SeaTalk NG

Raymarine SeaTalk NG

Fig.: SeaTalk NG connection technology

With SeaTalk NG there is a more powerful successor to SeaTalk, which is based on the CAN bus and has limited compatibility with NMEA2000. With the fairly clear and color-coded connection technology of SeaTalk NG, Raymarine has managed to provide backwards compatibility with SeaTalk, which also supports older devices. The disadvantage, however, is the high price for the proprietary connection technology. However, adapters for other bus systems are also available.

SeaTalk NG benefits:

  • Higher data rates: At 250 kbit/s, SeaTalk NG has significantly higher data rates than SeaTalk, which can only transmit 4800 Bd.
  • Bi-directional transmission: SeaTalk NG is based on the CAN bus and offers bi-directional transmission so that data can be sent as well as received.
  • Reliability: SeaTalk is a reliable network protocol that guarantees data is transmitted correctly.

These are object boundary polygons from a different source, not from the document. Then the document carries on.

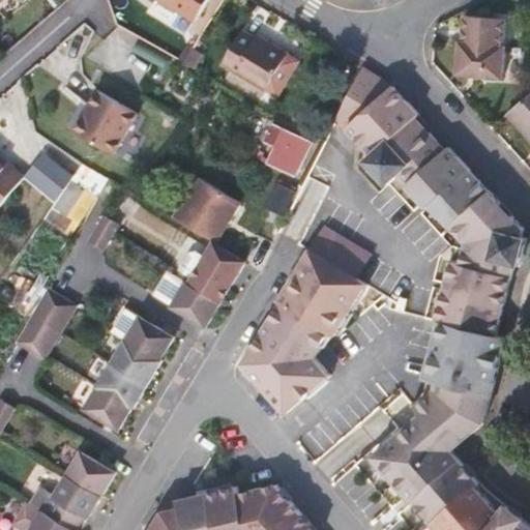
[(165,0),(199,21),(210,0),(165,0)]
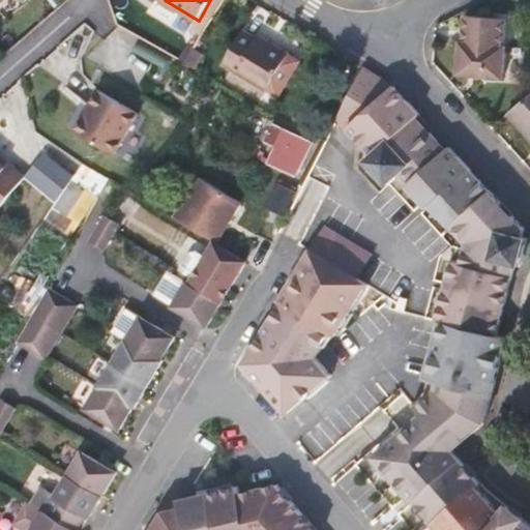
[(507,22),(470,19),(468,45),(464,45),(462,76),(508,80),(510,49),(505,49),(507,22)]
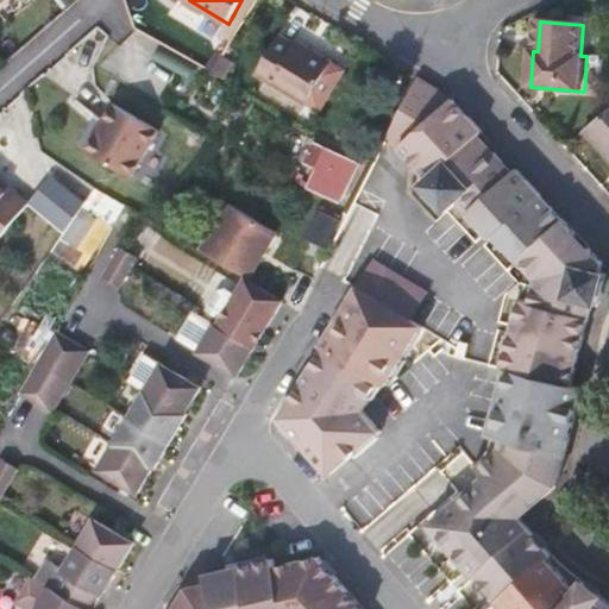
[(311,48),(300,41),(286,32),(263,71),(311,101),(336,56),(314,43),(311,48)]
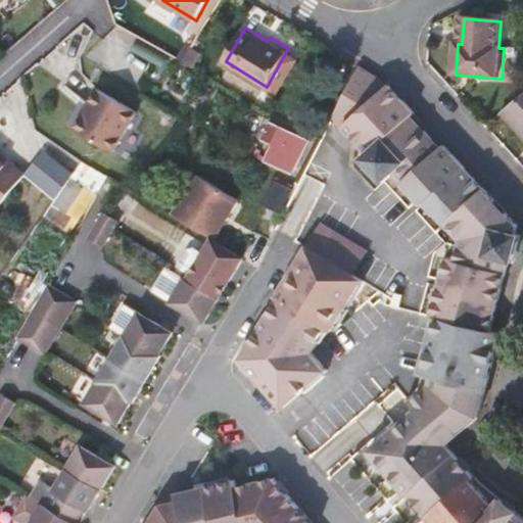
[(259,31),(257,35),(267,41),(270,37),(259,31)]
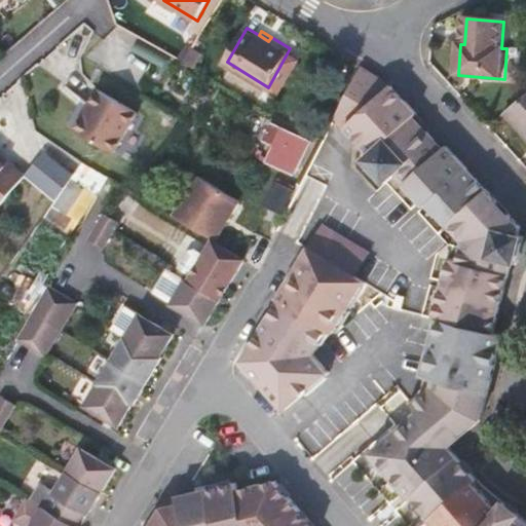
[(207,55),(195,48),(186,64),(198,71),(207,55)]
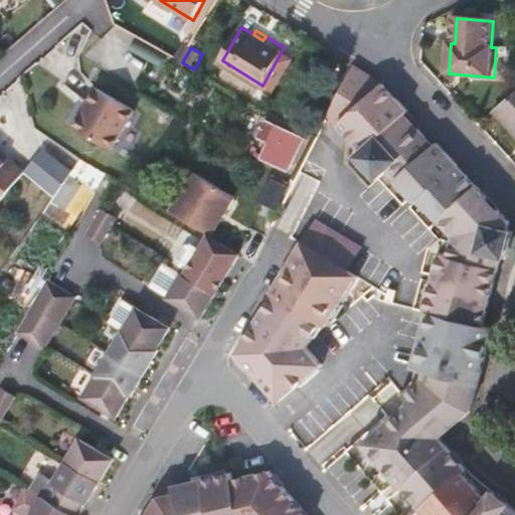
[(405,115),(409,111),(388,88),(355,66),(344,89),(332,112),(329,118),(339,123),(363,151),(358,156),(377,179),(387,170),(415,202),(420,197),(452,230),(446,254),(439,253),(424,309),(434,311),(481,324),(497,253),(502,254),(509,225),(504,224),(506,215),(476,182),(437,141),(434,145),(405,115)]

To do this, checksums are used for the telegrams and faulty telegrams are resent.
  • Easy Wiring: Units easily plug into a SeaTalk NG bus via colour-coded connectors. This minimizes wiring errors.

Disadvantages of SeaTalk NG:

  • Proprietary: SeaTalk NG uses a proprietary protocol in some parts, but is also compatible with NMEA2000 to a limited extent.
  • Expensive connection technology: SeaTalk NG uses its own proprietary connector format, which is quite expensive and cannot be substituted with other connectors. Other connector formats such as NMEA0183, NMEA2000 and SeaTalk are also supported via adapters.
  • Lack of extensibility: SeaTalk NG cannot be expanded with new data content or data formats. The data transmission is designed purely for sensor data. Image data or other large amounts of data cannot be transferred via SeaTalk NG.

Overall, SeaTalk NG offers similar performance to NMEA2000. Proprietary extensions to the protocol allow Raymarine products to integrate better with SeaTalk NG than is possible with NMEA2000. Proven on many boats, SeaTalk NG is considered a reliable bus system, but it comes at a price.


There is no separate open source implementation for SeaTalk NG that supports the special features of SeaTalk NG. Rather, with the Open source implementation to NMEA2000 by Timo Lappalainen, part of SeaTalk NG can be used as long as it is NMEA2000 compatible.